__PROBLEMS__
(1) Using the passage on the beginnings of Thanksgiving below, decide whether each statement agrees with it: (a) Spanish colonists held a recorded thanksgiving before the Pilgrims arrived; (b) the group that came to Virginia in 1619 numbered 48 colonists; (c) the 1619 colonists left the area in 1621. For each, answer yes or no and quote the words of the passage that settle it.
(2) List every single, exact year that the passage on the beginnings of Thanksgiving below names. Leave out spans such as a century.

__EXTRACT__
>>>

Thanksgiving is one of our most cherished American holidays. Yet, its beginnings are murky. There is the traditional story of the Native Americans and the Pilgrims, but that is only a simplified version of what really happened, and has only a vague connection to the Thanksgiving we celebrate today. In fact, the real story of America’s Thanksgiving involves a lot of different players across four centuries. This is the true story of Thanksgiving in America and how our ancestors celebrated it.
The colonists who came to America from Europe were used to celebrating various days of “thanksgiving” for good things that happened to them. These could be either feast of fasting days, and were declared by the religious and civil authorities as needed. The first thanksgiving event to be recorded by Europeans in America was held by Spanish colonists in the late 1500’s, long before the Pilgrims came here. English explorers to Virginia began having thanksgiving days in 1607, and the first permanent English settlement in America, Jamestown, had a thanksgiving in 1610. A group of 38 English colonists came to Virginia in 1619, a year before the Pilgrims, and their charter actually required them to celebrate a thanksgiving for safe arrival in America, and to celebrate the date of their arrival annual thereafter. These celebrations were kept up annually for three years until troubles began with the local natives and the colonists abandoned the area in 1621.

<<<

__MATERIAL__
>>>

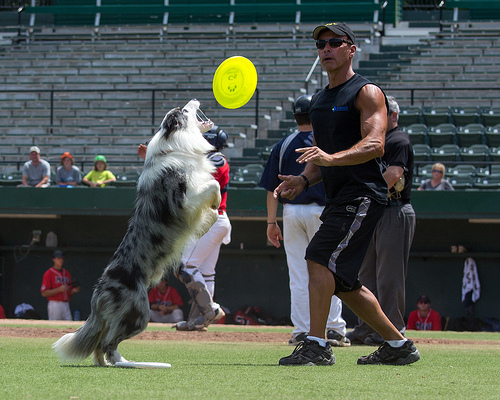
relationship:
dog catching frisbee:
[53, 95, 222, 367] [212, 56, 258, 109]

<<<

__RESULTS__
(1)
(a) Yes: "The first thanksgiving event to be recorded by Europeans in America was held by Spanish colonists in the late 1500’s, long before the Pilgrims came here."
(b) No: "A group of 38 English colonists came to Virginia in 1619"
(c) Yes: "the colonists abandoned the area in 1621."

(2) 1607, 1610, 1619, 1621